Task objective: Give back an exact copy of the listing that follows, without the pictures.

Data shown:
◆ ◆ ◆ ◆ ◆
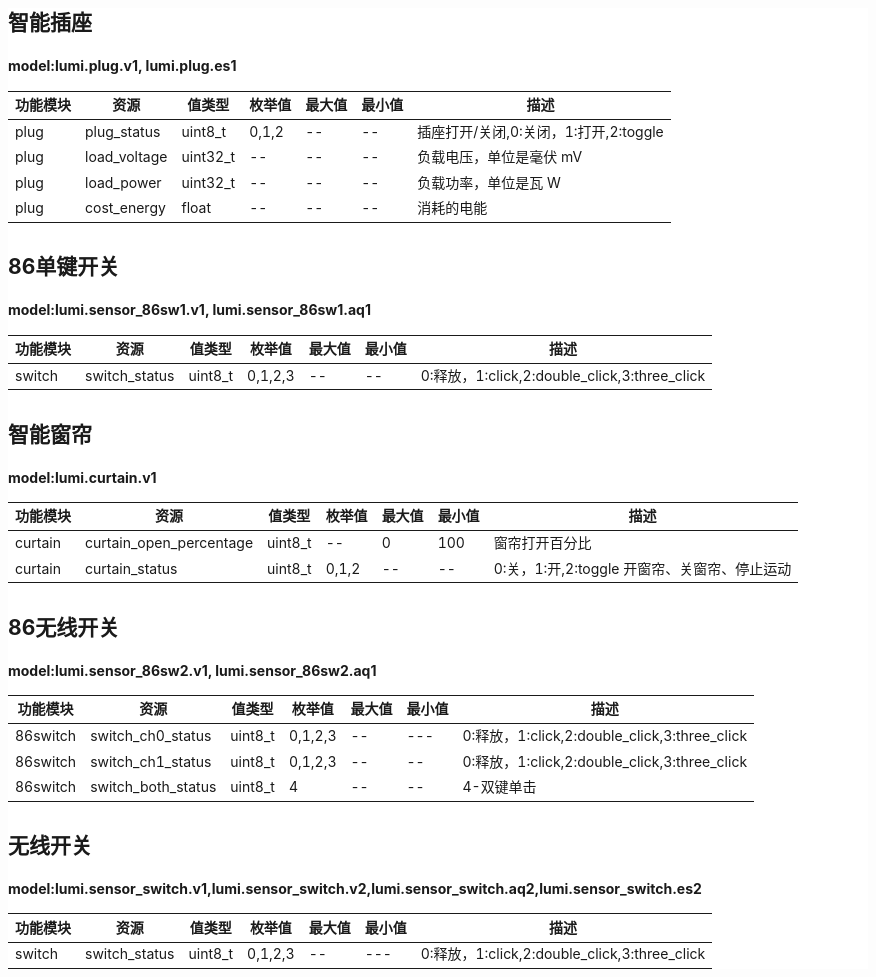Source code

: ## 智能插座

**model:lumi.plug.v1, lumi.plug.es1**

| 功能模块 | 资源 | 值类型 | 枚举值 | 最大值 | 最小值 | 描述 |
| --- | --- | --- | --- | --- | --- | --- |
| plug | plug\_status | uint8\_t | 0,1,2 | -- | -- | 插座打开/关闭,0:关闭，1:打开,2:toggle |
| plug | load\_voltage | uint32\_t | -- | -- | -- | 负载电压，单位是毫伏 mV |
| plug | load\_power | uint32\_t | -- | -- | -- | 负载功率，单位是瓦 W |
| plug | cost\_energy | float | -- | -- | -- | 消耗的电能 |

## 86单键开关

**model:lumi.sensor\_86sw1.v1, lumi.sensor\_86sw1.aq1**

| 功能模块 | 资源 | 值类型 | 枚举值 | 最大值 | 最小值 | 描述 |
| --- | --- | --- | --- | --- | --- | --- |
| switch | switch\_status | uint8\_t | 0,1,2,3 | -- | -- | 0:释放，1:click,2:double\_click,3:three\_click |

## 智能窗帘

**model:lumi.curtain.v1**

| 功能模块 | 资源 | 值类型 | 枚举值 | 最大值 | 最小值 | 描述 |
| --- | --- | --- | --- | --- | --- | --- |
| curtain | curtain\_open\_percentage | uint8\_t | -- | 0 | 100 | 窗帘打开百分比 |
| curtain | curtain\_status | uint8\_t | 0,1,2 | -- | -- | 0:关，1:开,2:toggle 开窗帘、关窗帘、停止运动 |

## 86无线开关

**model:lumi.sensor\_86sw2.v1, lumi.sensor\_86sw2.aq1**

| 功能模块 | 资源 | 值类型 | 枚举值 | 最大值 | 最小值 | 描述 |
| --- | --- | --- | --- | --- | --- | --- |
| 86switch | switch\_ch0\_status | uint8\_t | 0,1,2,3 | -- | --- | 0:释放，1:click,2:double\_click,3:three\_click |
| 86switch | switch\_ch1\_status | uint8\_t | 0,1,2,3 | -- | -- | 0:释放，1:click,2:double\_click,3:three\_click |
| 86switch | switch\_both\_status | uint8\_t | 4 | -- | -- | 4-双键单击 |

## 无线开关

**model:lumi.sensor\_switch.v1,lumi.sensor\_switch.v2,lumi.sensor\_switch.aq2,lumi.sensor\_switch.es2**

| 功能模块 | 资源 | 值类型 | 枚举值 | 最大值 | 最小值 | 描述 |
| --- | --- | --- | --- | --- | --- | --- |
| switch | switch\_status | uint8\_t | 0,1,2,3 | -- | --- | 0:释放，1:click,2:double\_click,3:three\_click |
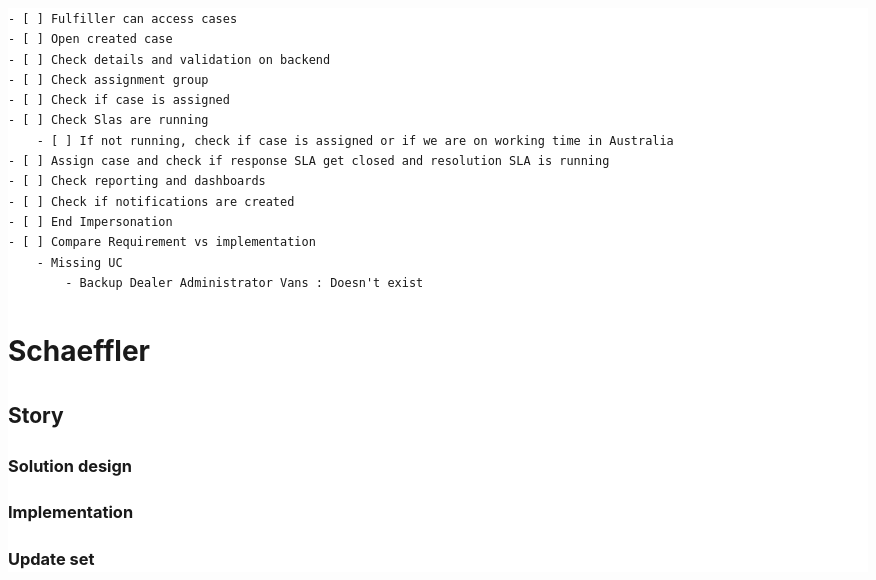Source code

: 	- [ ] Fulfiller can access cases
	- [ ] Open created case
	- [ ] Check details and validation on backend
	- [ ] Check assignment group
	- [ ] Check if case is assigned
	- [ ] Check Slas are running
		- [ ] If not running, check if case is assigned or if we are on working time in Australia
	- [ ] Assign case and check if response SLA get closed and resolution SLA is running
	- [ ] Check reporting and dashboards
	- [ ] Check if notifications are created
	- [ ] End Impersonation
	- [ ] Compare Requirement vs implementation
		- Missing UC
			- Backup Dealer Administrator Vans : Doesn't exist


# Schaeffler

## Story

### Solution design

### Implementation

### Update set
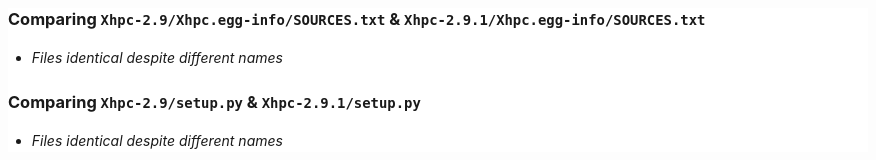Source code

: ### Comparing `Xhpc-2.9/Xhpc.egg-info/SOURCES.txt` & `Xhpc-2.9.1/Xhpc.egg-info/SOURCES.txt`

 * *Files identical despite different names*

### Comparing `Xhpc-2.9/setup.py` & `Xhpc-2.9.1/setup.py`

 * *Files identical despite different names*

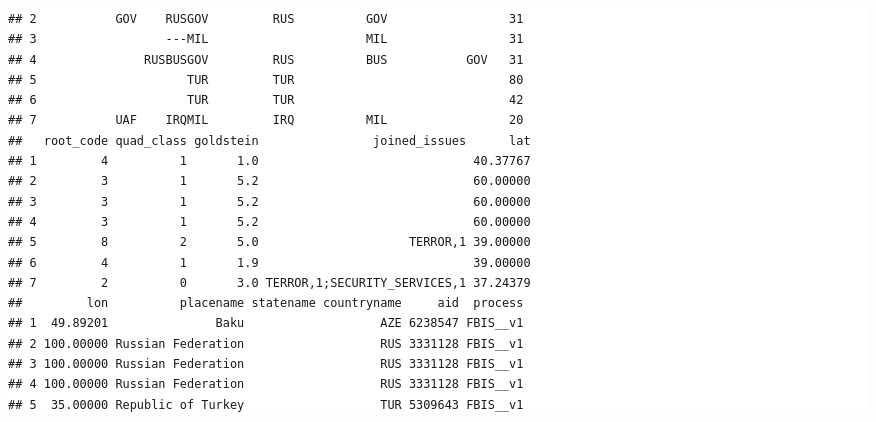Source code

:     ## 2           GOV    RUSGOV         RUS          GOV                 31
    ## 3                  ---MIL                      MIL                 31
    ## 4               RUSBUSGOV         RUS          BUS           GOV   31
    ## 5                     TUR         TUR                              80
    ## 6                     TUR         TUR                              42
    ## 7           UAF    IRQMIL         IRQ          MIL                 20
    ##   root_code quad_class goldstein                joined_issues      lat
    ## 1         4          1       1.0                              40.37767
    ## 2         3          1       5.2                              60.00000
    ## 3         3          1       5.2                              60.00000
    ## 4         3          1       5.2                              60.00000
    ## 5         8          2       5.0                     TERROR,1 39.00000
    ## 6         4          1       1.9                              39.00000
    ## 7         2          0       3.0 TERROR,1;SECURITY_SERVICES,1 37.24379
    ##         lon          placename statename countryname     aid  process
    ## 1  49.89201               Baku                   AZE 6238547 FBIS__v1
    ## 2 100.00000 Russian Federation                   RUS 3331128 FBIS__v1
    ## 3 100.00000 Russian Federation                   RUS 3331128 FBIS__v1
    ## 4 100.00000 Russian Federation                   RUS 3331128 FBIS__v1
    ## 5  35.00000 Republic of Turkey                   TUR 5309643 FBIS__v1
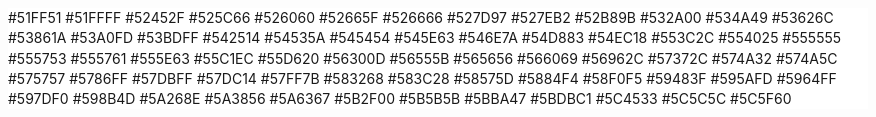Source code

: #51FF51
#51FFFF
#52452F
#525C66
#526060
#52665F
#526666
#527D97
#527EB2
#52B89B
#532A00
#534A49
#53626C
#53861A
#53A0FD
#53BDFF
#542514
#54535A
#545454
#545E63
#546E7A
#54D883
#54EC18
#553C2C
#554025
#555555
#555753
#555761
#555E63
#55C1EC
#55D620
#56300D
#56555B
#565656
#566069
#56962C
#57372C
#574A32
#574A5C
#575757
#5786FF
#57DBFF
#57DC14
#57FF7B
#583268
#583C28
#58575D
#5884F4
#58F0F5
#59483F
#595AFD
#5964FF
#597DF0
#598B4D
#5A268E
#5A3856
#5A6367
#5B2F00
#5B5B5B
#5BBA47
#5BDBC1
#5C4533
#5C5C5C
#5C5F60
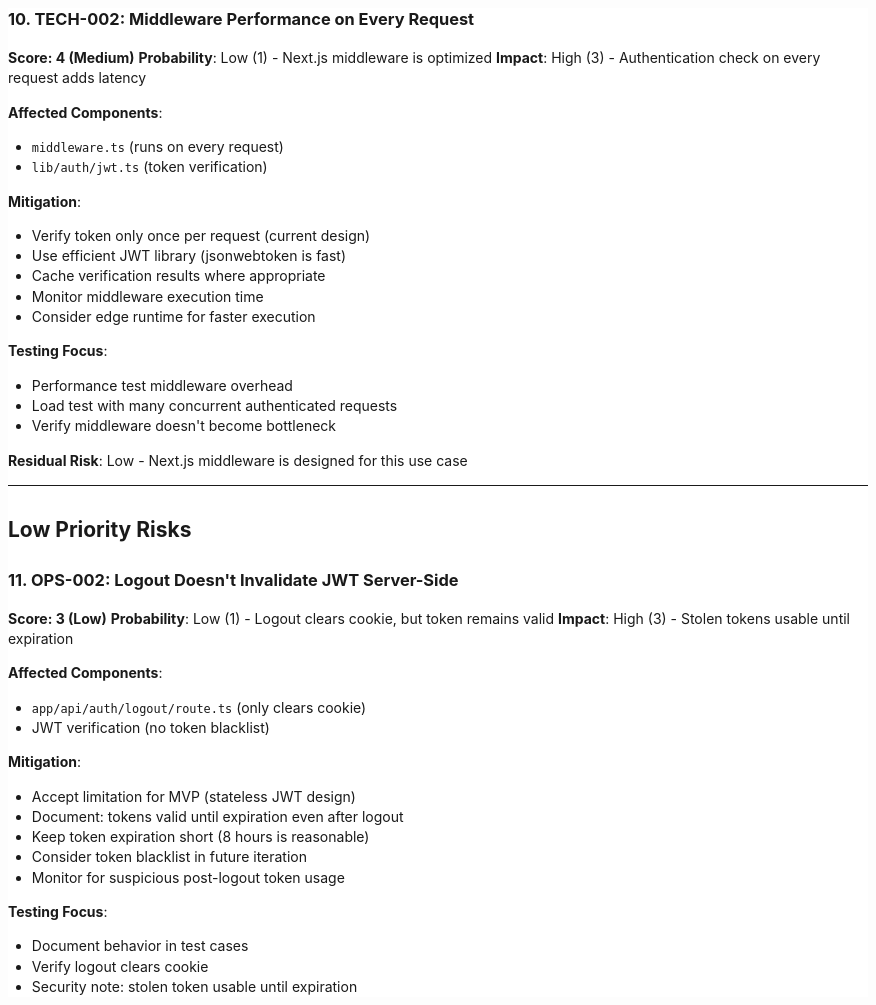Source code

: 
### 10. TECH-002: Middleware Performance on Every Request

**Score: 4 (Medium)**
**Probability**: Low (1) - Next.js middleware is optimized
**Impact**: High (3) - Authentication check on every request adds latency

**Affected Components**:

- `middleware.ts` (runs on every request)
- `lib/auth/jwt.ts` (token verification)

**Mitigation**:

- Verify token only once per request (current design)
- Use efficient JWT library (jsonwebtoken is fast)
- Cache verification results where appropriate
- Monitor middleware execution time
- Consider edge runtime for faster execution

**Testing Focus**:

- Performance test middleware overhead
- Load test with many concurrent authenticated requests
- Verify middleware doesn't become bottleneck

**Residual Risk**: Low - Next.js middleware is designed for this use case

---

## Low Priority Risks

### 11. OPS-002: Logout Doesn't Invalidate JWT Server-Side

**Score: 3 (Low)**
**Probability**: Low (1) - Logout clears cookie, but token remains valid
**Impact**: High (3) - Stolen tokens usable until expiration

**Affected Components**:

- `app/api/auth/logout/route.ts` (only clears cookie)
- JWT verification (no token blacklist)

**Mitigation**:

- Accept limitation for MVP (stateless JWT design)
- Document: tokens valid until expiration even after logout
- Keep token expiration short (8 hours is reasonable)
- Consider token blacklist in future iteration
- Monitor for suspicious post-logout token usage

**Testing Focus**:

- Document behavior in test cases
- Verify logout clears cookie
- Security note: stolen token usable until expiration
◆ ◆ ◆ ◆ ◆
Task result:
Source code

: ## 智能插座

**model:lumi.plug.v1, lumi.plug.es1**

| 功能模块 | 资源 | 值类型 | 枚举值 | 最大值 | 最小值 | 描述 |
| --- | --- | --- | --- | --- | --- | --- |
| plug | plug\_status | uint8\_t | 0,1,2 | -- | -- | 插座打开/关闭,0:关闭，1:打开,2:toggle |
| plug | load\_voltage | uint32\_t | -- | -- | -- | 负载电压，单位是毫伏 mV |
| plug | load\_power | uint32\_t | -- | -- | -- | 负载功率，单位是瓦 W |
| plug | cost\_energy | float | -- | -- | -- | 消耗的电能 |

## 86单键开关

**model:lumi.sensor\_86sw1.v1, lumi.sensor\_86sw1.aq1**

| 功能模块 | 资源 | 值类型 | 枚举值 | 最大值 | 最小值 | 描述 |
| --- | --- | --- | --- | --- | --- | --- |
| switch | switch\_status | uint8\_t | 0,1,2,3 | -- | -- | 0:释放，1:click,2:double\_click,3:three\_click |

## 智能窗帘

**model:lumi.curtain.v1**

| 功能模块 | 资源 | 值类型 | 枚举值 | 最大值 | 最小值 | 描述 |
| --- | --- | --- | --- | --- | --- | --- |
| curtain | curtain\_open\_percentage | uint8\_t | -- | 0 | 100 | 窗帘打开百分比 |
| curtain | curtain\_status | uint8\_t | 0,1,2 | -- | -- | 0:关，1:开,2:toggle 开窗帘、关窗帘、停止运动 |

## 86无线开关

**model:lumi.sensor\_86sw2.v1, lumi.sensor\_86sw2.aq1**

| 功能模块 | 资源 | 值类型 | 枚举值 | 最大值 | 最小值 | 描述 |
| --- | --- | --- | --- | --- | --- | --- |
| 86switch | switch\_ch0\_status | uint8\_t | 0,1,2,3 | -- | --- | 0:释放，1:click,2:double\_click,3:three\_click |
| 86switch | switch\_ch1\_status | uint8\_t | 0,1,2,3 | -- | -- | 0:释放，1:click,2:double\_click,3:three\_click |
| 86switch | switch\_both\_status | uint8\_t | 4 | -- | -- | 4-双键单击 |

## 无线开关

**model:lumi.sensor\_switch.v1,lumi.sensor\_switch.v2,lumi.sensor\_switch.aq2,lumi.sensor\_switch.es2**

| 功能模块 | 资源 | 值类型 | 枚举值 | 最大值 | 最小值 | 描述 |
| --- | --- | --- | --- | --- | --- | --- |
| switch | switch\_status | uint8\_t | 0,1,2,3 | -- | --- | 0:释放，1:click,2:double\_click,3:three\_click |
Source code

: 	- [ ] Fulfiller can access cases
	- [ ] Open created case
	- [ ] Check details and validation on backend
	- [ ] Check assignment group
	- [ ] Check if case is assigned
	- [ ] Check Slas are running
		- [ ] If not running, check if case is assigned or if we are on working time in Australia
	- [ ] Assign case and check if response SLA get closed and resolution SLA is running
	- [ ] Check reporting and dashboards
	- [ ] Check if notifications are created
	- [ ] End Impersonation
	- [ ] Compare Requirement vs implementation
		- Missing UC
			- Backup Dealer Administrator Vans : Doesn't exist


# Schaeffler

## Story

### Solution design

### Implementation

### Update set
Source code

: ### Comparing `Xhpc-2.9/Xhpc.egg-info/SOURCES.txt` & `Xhpc-2.9.1/Xhpc.egg-info/SOURCES.txt`

 * *Files identical despite different names*

### Comparing `Xhpc-2.9/setup.py` & `Xhpc-2.9.1/setup.py`

 * *Files identical despite different names*

Source code

:     ## 2           GOV    RUSGOV         RUS          GOV                 31
    ## 3                  ---MIL                      MIL                 31
    ## 4               RUSBUSGOV         RUS          BUS           GOV   31
    ## 5                     TUR         TUR                              80
    ## 6                     TUR         TUR                              42
    ## 7           UAF    IRQMIL         IRQ          MIL                 20
    ##   root_code quad_class goldstein                joined_issues      lat
    ## 1         4          1       1.0                              40.37767
    ## 2         3          1       5.2                              60.00000
    ## 3         3          1       5.2                              60.00000
    ## 4         3          1       5.2                              60.00000
    ## 5         8          2       5.0                     TERROR,1 39.00000
    ## 6         4          1       1.9                              39.00000
    ## 7         2          0       3.0 TERROR,1;SECURITY_SERVICES,1 37.24379
    ##         lon          placename statename countryname     aid  process
    ## 1  49.89201               Baku                   AZE 6238547 FBIS__v1
    ## 2 100.00000 Russian Federation                   RUS 3331128 FBIS__v1
    ## 3 100.00000 Russian Federation                   RUS 3331128 FBIS__v1
    ## 4 100.00000 Russian Federation                   RUS 3331128 FBIS__v1
    ## 5  35.00000 Republic of Turkey                   TUR 5309643 FBIS__v1
Source code

: #51FF51
#51FFFF
#52452F
#525C66
#526060
#52665F
#526666
#527D97
#527EB2
#52B89B
#532A00
#534A49
#53626C
#53861A
#53A0FD
#53BDFF
#542514
#54535A
#545454
#545E63
#546E7A
#54D883
#54EC18
#553C2C
#554025
#555555
#555753
#555761
#555E63
#55C1EC
#55D620
#56300D
#56555B
#565656
#566069
#56962C
#57372C
#574A32
#574A5C
#575757
#5786FF
#57DBFF
#57DC14
#57FF7B
#583268
#583C28
#58575D
#5884F4
#58F0F5
#59483F
#595AFD
#5964FF
#597DF0
#598B4D
#5A268E
#5A3856
#5A6367
#5B2F00
#5B5B5B
#5BBA47
#5BDBC1
#5C4533
#5C5C5C
#5C5F60
Source code

: 
### 10. TECH-002: Middleware Performance on Every Request

**Score: 4 (Medium)**
**Probability**: Low (1) - Next.js middleware is optimized
**Impact**: High (3) - Authentication check on every request adds latency

**Affected Components**:

- `middleware.ts` (runs on every request)
- `lib/auth/jwt.ts` (token verification)

**Mitigation**:

- Verify token only once per request (current design)
- Use efficient JWT library (jsonwebtoken is fast)
- Cache verification results where appropriate
- Monitor middleware execution time
- Consider edge runtime for faster execution

**Testing Focus**:

- Performance test middleware overhead
- Load test with many concurrent authenticated requests
- Verify middleware doesn't become bottleneck

**Residual Risk**: Low - Next.js middleware is designed for this use case

---

## Low Priority Risks

### 11. OPS-002: Logout Doesn't Invalidate JWT Server-Side

**Score: 3 (Low)**
**Probability**: Low (1) - Logout clears cookie, but token remains valid
**Impact**: High (3) - Stolen tokens usable until expiration

**Affected Components**:

- `app/api/auth/logout/route.ts` (only clears cookie)
- JWT verification (no token blacklist)

**Mitigation**:

- Accept limitation for MVP (stateless JWT design)
- Document: tokens valid until expiration even after logout
- Keep token expiration short (8 hours is reasonable)
- Consider token blacklist in future iteration
- Monitor for suspicious post-logout token usage

**Testing Focus**:

- Document behavior in test cases
- Verify logout clears cookie
- Security note: stolen token usable until expiration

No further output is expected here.